Boolean determining if standard deviation lines should be plotted.

mean.l

Boolean determining if the x and y mean lines should be added to the plot.

asp

Boolean determining if the plot aspect ratio should equal the ratio of the x and y standard deviations. A value of FALSE defaults to the base plot's default aspect ratio. A value of TRUE uses the aspect ratio sd(x)/sd(y).

grey

Grey level to apply to plot elements (0 to 1 with 1 = black).

pch

Point symbol type.

p.col

Color for point symbol.

p.fill

Point fill color passed to bg (Only used for pch ranging from 21-25).

size

Point size (0-1).

alpha

Point transparency (0 = transparent, 1 = opaque). Only applicable if rgb() is not used to define point colors.

q

Boolean determining if shaded region showing the mid-portion of the data should be added to the plot.

q.val

Upper and lower bounds of the shaded region shown by q. Defaults to the mid 68 fractions ranging from 0 to 1 and are passed to the argument via a c() function. Defaults to c(0.16,0.84).

q.type

Quantile type. Defaults to 5 (Cleveland's f-quantile definition).

loe

Boolean indicating if a loess curve should be fitted.

lm.col

Regression line color.

loe.col

LOESS curve color.

stats

Boolean indicating if regression summary statistics should be displayed.

stat.size

Text size of stats output in plot.

loess.d

A list of arguments passed to the loess.smooth function. A robust loess is used by default.

rlm.d

A list of arguments passed to the MASS::rlm function.

...

Not used.

Value

Returns a list of class eda_lm. Output includes the following if reg = TRUE. Returns NULL otherwise.

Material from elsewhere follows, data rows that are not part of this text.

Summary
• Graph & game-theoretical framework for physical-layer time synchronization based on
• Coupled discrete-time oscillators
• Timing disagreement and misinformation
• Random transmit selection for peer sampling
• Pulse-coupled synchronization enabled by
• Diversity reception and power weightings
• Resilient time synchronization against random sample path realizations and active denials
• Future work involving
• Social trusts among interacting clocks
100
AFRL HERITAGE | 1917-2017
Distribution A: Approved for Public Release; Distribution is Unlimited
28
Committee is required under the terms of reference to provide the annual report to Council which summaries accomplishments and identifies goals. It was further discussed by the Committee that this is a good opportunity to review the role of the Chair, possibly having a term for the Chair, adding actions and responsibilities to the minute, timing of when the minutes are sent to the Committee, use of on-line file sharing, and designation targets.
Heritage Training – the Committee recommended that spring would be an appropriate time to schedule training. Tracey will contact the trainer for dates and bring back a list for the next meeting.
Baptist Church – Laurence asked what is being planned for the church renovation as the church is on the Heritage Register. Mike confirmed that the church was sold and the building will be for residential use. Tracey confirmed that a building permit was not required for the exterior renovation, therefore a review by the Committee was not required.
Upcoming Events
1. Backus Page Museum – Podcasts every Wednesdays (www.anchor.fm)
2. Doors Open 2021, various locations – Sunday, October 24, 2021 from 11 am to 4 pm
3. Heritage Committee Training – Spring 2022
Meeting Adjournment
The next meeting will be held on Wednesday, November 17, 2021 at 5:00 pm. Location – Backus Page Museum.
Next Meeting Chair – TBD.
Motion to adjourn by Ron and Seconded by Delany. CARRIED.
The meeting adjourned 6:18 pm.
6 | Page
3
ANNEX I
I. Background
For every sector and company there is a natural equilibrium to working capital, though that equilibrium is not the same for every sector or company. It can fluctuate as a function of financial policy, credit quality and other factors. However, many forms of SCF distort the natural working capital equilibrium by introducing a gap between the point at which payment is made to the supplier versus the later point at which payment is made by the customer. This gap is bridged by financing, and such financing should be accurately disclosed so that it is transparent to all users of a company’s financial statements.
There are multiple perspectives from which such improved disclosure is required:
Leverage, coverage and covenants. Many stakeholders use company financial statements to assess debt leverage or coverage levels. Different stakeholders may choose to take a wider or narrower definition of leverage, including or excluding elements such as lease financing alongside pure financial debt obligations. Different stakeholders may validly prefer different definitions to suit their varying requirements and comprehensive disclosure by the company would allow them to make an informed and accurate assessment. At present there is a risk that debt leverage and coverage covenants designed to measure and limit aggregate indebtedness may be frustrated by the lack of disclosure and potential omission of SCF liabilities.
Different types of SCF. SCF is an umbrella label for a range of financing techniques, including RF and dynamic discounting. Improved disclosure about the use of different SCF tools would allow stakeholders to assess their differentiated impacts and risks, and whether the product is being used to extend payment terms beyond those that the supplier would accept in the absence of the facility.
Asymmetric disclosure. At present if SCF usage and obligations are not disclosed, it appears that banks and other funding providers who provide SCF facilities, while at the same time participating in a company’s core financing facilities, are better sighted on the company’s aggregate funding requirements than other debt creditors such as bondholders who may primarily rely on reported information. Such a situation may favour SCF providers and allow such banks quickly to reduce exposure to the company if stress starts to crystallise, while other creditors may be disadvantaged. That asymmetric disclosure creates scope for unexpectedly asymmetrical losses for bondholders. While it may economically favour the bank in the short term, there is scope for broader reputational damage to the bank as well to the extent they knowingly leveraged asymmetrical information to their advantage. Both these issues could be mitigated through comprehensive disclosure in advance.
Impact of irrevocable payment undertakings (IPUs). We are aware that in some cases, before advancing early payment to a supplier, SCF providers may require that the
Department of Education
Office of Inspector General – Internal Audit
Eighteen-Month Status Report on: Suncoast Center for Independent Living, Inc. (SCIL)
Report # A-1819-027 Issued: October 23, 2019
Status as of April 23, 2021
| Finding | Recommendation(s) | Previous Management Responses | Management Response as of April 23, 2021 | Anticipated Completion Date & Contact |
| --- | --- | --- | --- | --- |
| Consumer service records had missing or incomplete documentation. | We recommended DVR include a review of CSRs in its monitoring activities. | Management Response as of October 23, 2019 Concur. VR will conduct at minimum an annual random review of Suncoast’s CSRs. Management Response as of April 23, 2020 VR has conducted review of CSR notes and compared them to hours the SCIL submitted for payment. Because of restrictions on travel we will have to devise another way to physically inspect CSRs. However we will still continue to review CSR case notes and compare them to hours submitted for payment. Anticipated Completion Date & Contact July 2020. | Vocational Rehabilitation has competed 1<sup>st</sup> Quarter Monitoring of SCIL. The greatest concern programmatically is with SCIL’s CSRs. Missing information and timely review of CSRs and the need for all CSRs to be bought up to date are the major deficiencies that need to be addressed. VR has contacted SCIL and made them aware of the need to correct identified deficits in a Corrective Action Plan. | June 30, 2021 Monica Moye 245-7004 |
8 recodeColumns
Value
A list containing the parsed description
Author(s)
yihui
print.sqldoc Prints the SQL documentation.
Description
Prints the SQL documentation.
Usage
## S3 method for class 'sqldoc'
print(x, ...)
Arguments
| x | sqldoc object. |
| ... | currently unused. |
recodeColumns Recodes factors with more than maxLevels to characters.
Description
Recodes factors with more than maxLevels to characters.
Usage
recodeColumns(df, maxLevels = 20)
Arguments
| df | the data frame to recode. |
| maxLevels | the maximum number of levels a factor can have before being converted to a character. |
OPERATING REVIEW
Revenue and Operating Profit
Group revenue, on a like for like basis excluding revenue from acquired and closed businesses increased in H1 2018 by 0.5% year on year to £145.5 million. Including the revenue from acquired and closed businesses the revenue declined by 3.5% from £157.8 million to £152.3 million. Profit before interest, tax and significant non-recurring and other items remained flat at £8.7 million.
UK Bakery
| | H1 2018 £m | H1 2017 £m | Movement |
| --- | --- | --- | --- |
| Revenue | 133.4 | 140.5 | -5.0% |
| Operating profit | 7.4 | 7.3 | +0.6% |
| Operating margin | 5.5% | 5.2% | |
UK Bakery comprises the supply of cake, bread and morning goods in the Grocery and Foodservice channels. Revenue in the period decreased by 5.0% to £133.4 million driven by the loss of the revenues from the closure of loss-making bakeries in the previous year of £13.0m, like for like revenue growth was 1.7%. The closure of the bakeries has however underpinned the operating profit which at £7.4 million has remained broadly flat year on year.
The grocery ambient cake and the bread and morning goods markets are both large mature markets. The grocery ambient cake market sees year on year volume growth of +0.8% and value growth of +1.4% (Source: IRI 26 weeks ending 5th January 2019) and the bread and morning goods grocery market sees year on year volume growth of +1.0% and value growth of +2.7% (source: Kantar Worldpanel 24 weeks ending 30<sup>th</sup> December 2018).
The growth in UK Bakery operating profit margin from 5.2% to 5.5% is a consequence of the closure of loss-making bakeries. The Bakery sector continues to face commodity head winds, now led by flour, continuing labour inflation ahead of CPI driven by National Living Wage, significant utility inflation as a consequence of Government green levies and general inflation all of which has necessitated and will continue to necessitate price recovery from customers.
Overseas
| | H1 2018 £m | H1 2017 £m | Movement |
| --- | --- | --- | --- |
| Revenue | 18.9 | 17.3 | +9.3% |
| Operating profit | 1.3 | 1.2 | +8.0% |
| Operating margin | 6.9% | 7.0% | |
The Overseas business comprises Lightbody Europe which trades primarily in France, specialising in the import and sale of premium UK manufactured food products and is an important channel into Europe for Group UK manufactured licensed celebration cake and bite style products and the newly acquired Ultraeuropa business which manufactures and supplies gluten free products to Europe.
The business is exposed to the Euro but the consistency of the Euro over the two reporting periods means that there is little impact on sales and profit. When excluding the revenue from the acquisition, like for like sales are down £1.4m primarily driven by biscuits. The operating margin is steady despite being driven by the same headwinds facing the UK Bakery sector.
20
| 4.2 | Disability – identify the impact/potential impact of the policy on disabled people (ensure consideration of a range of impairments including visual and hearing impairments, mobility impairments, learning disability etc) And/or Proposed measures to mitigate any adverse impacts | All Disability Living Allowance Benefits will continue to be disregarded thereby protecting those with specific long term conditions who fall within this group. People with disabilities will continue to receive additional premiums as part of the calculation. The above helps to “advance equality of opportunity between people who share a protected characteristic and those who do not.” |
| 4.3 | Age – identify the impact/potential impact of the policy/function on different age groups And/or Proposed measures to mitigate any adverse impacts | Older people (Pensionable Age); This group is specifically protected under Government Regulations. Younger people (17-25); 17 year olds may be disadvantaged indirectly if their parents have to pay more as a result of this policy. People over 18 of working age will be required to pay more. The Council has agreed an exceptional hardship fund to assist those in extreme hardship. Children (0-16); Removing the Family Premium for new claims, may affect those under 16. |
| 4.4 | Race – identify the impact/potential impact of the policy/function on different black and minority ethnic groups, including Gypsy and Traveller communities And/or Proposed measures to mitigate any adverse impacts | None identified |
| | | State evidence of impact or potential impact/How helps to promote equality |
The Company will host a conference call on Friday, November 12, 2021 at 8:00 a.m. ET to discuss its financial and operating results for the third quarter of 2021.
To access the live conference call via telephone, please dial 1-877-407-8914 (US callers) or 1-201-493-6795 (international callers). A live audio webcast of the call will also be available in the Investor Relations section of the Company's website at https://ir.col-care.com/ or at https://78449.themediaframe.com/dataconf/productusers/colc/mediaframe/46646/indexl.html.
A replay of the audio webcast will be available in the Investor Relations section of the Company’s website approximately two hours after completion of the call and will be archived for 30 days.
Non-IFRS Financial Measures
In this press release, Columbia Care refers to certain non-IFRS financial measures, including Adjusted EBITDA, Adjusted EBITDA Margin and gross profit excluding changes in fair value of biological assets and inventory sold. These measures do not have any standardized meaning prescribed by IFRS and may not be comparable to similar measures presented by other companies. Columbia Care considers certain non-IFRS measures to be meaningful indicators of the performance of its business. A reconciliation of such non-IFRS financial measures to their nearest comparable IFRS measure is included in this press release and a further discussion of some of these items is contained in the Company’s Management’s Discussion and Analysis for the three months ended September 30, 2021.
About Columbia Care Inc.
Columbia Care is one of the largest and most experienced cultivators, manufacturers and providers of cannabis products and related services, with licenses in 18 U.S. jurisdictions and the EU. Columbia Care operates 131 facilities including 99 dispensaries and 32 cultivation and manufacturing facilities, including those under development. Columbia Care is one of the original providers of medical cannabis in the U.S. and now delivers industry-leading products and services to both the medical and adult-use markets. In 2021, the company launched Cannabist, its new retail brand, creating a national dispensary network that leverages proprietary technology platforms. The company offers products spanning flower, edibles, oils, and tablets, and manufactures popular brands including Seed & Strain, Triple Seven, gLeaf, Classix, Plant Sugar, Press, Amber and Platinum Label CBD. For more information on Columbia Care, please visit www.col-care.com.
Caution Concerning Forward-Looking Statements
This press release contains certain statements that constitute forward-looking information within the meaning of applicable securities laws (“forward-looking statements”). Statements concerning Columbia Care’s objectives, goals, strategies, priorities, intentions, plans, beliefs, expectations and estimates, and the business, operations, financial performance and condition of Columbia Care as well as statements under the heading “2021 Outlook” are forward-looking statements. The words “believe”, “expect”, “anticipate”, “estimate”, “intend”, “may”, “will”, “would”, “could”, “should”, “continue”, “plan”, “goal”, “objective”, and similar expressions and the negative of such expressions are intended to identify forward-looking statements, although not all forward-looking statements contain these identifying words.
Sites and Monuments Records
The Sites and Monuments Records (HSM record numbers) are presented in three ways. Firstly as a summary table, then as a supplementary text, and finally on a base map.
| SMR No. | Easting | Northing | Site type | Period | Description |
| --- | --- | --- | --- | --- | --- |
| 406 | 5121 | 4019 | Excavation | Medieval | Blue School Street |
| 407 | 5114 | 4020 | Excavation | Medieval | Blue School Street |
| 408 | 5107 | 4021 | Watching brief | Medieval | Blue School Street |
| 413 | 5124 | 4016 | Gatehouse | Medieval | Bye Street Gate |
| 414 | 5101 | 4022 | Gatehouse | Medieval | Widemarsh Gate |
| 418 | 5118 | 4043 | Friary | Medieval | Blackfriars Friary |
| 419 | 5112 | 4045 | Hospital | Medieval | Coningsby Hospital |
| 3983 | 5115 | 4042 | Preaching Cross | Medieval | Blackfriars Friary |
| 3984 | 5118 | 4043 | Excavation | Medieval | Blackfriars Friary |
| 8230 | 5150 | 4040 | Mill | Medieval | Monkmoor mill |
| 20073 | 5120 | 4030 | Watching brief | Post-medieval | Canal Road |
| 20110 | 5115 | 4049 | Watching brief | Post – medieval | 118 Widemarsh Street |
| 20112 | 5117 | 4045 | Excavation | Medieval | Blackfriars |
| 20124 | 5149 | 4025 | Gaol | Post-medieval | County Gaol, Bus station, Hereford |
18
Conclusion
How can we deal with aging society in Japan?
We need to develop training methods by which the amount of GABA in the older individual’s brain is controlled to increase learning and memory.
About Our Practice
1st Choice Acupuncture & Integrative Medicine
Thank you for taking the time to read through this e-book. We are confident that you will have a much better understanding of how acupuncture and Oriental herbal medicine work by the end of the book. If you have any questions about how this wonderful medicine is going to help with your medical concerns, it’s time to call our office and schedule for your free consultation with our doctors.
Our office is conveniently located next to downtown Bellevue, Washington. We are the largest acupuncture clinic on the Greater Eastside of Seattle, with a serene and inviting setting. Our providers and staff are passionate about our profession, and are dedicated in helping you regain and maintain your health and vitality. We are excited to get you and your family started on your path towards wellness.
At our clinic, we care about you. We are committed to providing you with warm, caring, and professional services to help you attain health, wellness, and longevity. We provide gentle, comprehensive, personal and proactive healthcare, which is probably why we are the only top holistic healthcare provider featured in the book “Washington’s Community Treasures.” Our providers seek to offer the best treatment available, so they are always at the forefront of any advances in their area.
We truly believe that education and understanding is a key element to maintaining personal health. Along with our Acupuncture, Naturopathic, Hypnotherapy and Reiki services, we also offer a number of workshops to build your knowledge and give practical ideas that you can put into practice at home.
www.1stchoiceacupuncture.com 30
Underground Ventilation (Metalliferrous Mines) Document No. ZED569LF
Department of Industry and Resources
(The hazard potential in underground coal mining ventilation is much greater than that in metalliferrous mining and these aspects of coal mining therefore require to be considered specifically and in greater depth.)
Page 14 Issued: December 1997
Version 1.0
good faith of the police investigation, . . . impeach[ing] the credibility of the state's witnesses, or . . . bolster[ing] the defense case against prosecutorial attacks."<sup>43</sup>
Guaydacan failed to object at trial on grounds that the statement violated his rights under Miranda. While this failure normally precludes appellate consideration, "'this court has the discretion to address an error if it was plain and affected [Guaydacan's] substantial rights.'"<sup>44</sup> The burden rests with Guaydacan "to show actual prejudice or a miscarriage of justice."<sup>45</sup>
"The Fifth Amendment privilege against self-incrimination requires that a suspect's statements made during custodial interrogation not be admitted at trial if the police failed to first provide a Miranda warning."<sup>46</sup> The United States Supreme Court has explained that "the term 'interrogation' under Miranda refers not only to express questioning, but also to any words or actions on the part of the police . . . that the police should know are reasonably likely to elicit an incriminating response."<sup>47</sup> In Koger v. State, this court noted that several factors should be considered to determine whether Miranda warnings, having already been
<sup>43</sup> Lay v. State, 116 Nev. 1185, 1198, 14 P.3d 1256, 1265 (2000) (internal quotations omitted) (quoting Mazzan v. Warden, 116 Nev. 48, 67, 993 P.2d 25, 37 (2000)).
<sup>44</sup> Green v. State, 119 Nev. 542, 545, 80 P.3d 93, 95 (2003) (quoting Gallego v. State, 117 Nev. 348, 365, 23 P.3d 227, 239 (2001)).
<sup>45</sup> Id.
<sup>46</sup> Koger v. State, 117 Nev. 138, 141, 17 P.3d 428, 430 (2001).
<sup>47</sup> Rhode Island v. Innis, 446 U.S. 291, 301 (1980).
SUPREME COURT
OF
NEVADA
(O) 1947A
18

  • residuals: Regression model residuals

  • a: Intercept

  • b: Polynomial coefficient(s)

  • fitted.values: Fitted values

Details

The function will plot a regression line and, if requested, a loess fit. The function adopts the least squares fitting technique by default. It defaults to a first order polynomial fit. The polynomial order can be specified via the poly argument.

The plot displays the +/- 1 standard deviations as dashed lines. In theory, if both x and y values follow a perfectly Normal distribution, roughly 68 percent of the points should fall in between these lines.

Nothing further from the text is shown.